### About this exercise
Repeat, word for word and with nothing added, each line from the one containing "right knee: (334, 264)" to the final line of the data, keeping both ends. Pictures are not part of the copy.

### Input

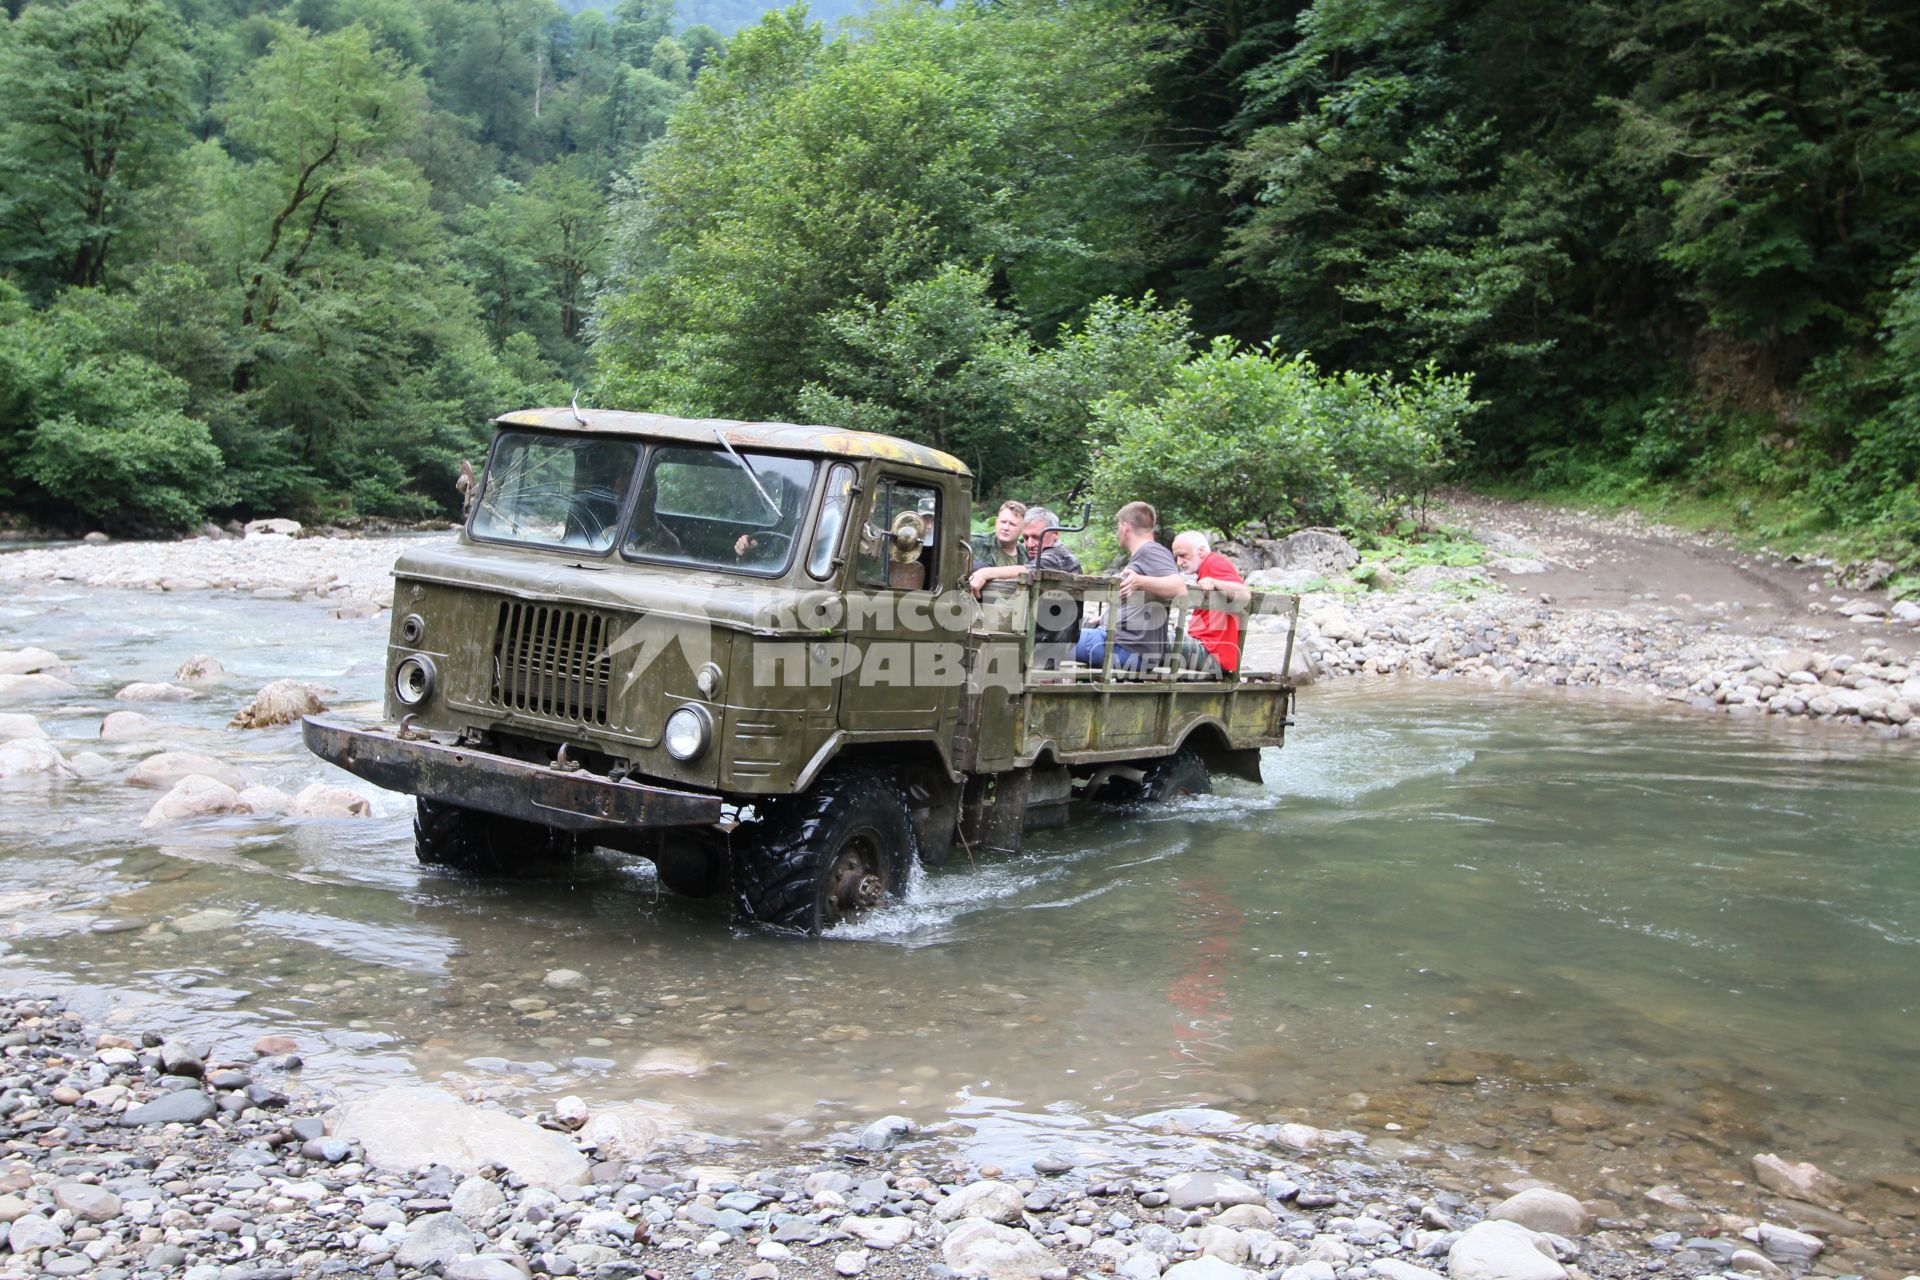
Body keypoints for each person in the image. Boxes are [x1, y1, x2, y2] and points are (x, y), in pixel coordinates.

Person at [1102, 528, 1251, 674]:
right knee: (1148, 638)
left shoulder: (1214, 563)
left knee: (1149, 641)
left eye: (1183, 555)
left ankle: (1112, 656)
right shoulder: (1206, 568)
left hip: (1213, 656)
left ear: (1201, 551)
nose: (1179, 562)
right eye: (1177, 557)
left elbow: (1245, 595)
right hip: (1211, 650)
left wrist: (1215, 582)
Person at [969, 507, 1084, 665]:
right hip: (1041, 637)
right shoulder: (1048, 556)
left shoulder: (1057, 557)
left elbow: (1026, 571)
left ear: (1055, 534)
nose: (1030, 544)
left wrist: (984, 573)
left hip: (1047, 643)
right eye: (1026, 538)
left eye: (1037, 537)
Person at [1073, 501, 1178, 672]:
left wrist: (1140, 581)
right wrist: (1105, 618)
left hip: (1126, 650)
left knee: (1051, 641)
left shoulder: (1150, 551)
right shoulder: (1145, 554)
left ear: (1125, 527)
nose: (1117, 532)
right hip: (1130, 648)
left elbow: (1178, 588)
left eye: (1117, 528)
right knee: (1058, 637)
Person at [971, 500, 1028, 573]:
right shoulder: (976, 543)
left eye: (1012, 524)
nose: (1005, 528)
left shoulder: (1026, 554)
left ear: (1022, 529)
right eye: (1003, 522)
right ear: (996, 523)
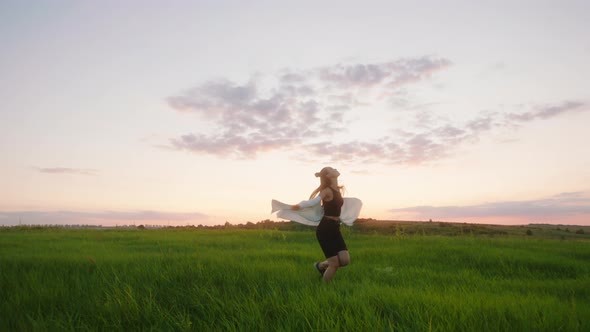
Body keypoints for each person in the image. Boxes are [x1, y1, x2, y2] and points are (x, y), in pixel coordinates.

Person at [291, 167, 350, 282]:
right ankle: (324, 289)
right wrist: (300, 206)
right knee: (334, 264)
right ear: (328, 176)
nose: (335, 169)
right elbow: (315, 201)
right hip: (325, 230)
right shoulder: (327, 191)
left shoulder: (337, 190)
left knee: (345, 260)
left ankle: (320, 266)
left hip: (335, 228)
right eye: (332, 169)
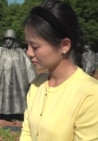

### Written solution
right knee: (334, 264)
right ear: (328, 176)
nose: (335, 169)
right elbow: (315, 201)
right hip: (325, 230)
right shoulder: (327, 191)
left shoulder: (337, 190)
left knee: (345, 260)
left ankle: (320, 266)
left hip: (335, 228)
right eye: (332, 169)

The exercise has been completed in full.